コレクションから保存した項目:
────────────────────

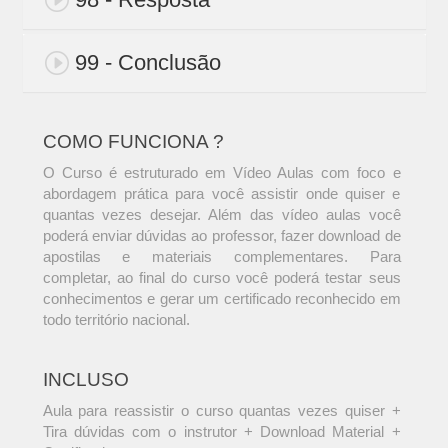
99 - Conclusão
COMO FUNCIONA ?
O Curso é estruturado em Vídeo Aulas com foco e
abordagem prática para você assistir onde quiser e
quantas vezes desejar. Além das vídeo aulas você
poderá enviar dúvidas ao professor, fazer download de
apostilas e materiais complementares. Para
completar, ao final do curso você poderá testar seus
conhecimentos e gerar um certificado reconhecido em
todo território nacional.
INCLUSO
Aula para reassistir o curso quantas vezes quiser +
Tira dúvidas com o instrutor + Download Material +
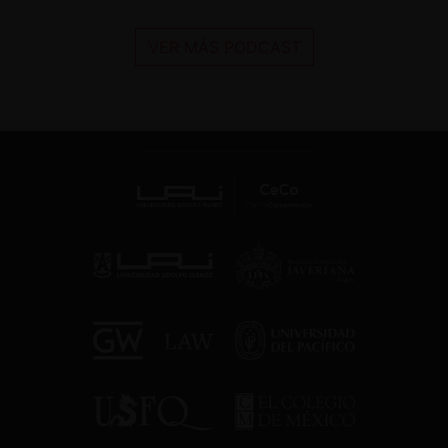
VER MÁS PODCAST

────────────────────

**課題の目的:** 上の項目の文字をすべて、一字一句変えずにそのまま書き写してもらえますか。画像は答えに含めないでください。

**解答:**
99 - Conclusão
COMO FUNCIONA ?
O Curso é estruturado em Vídeo Aulas com foco e
abordagem prática para você assistir onde quiser e
quantas vezes desejar. Além das vídeo aulas você
poderá enviar dúvidas ao professor, fazer download de
apostilas e materiais complementares. Para
completar, ao final do curso você poderá testar seus
conhecimentos e gerar um certificado reconhecido em
todo território nacional.
INCLUSO
Aula para reassistir o curso quantas vezes quiser +
Tira dúvidas com o instrutor + Download Material +
VER MÁS PODCAST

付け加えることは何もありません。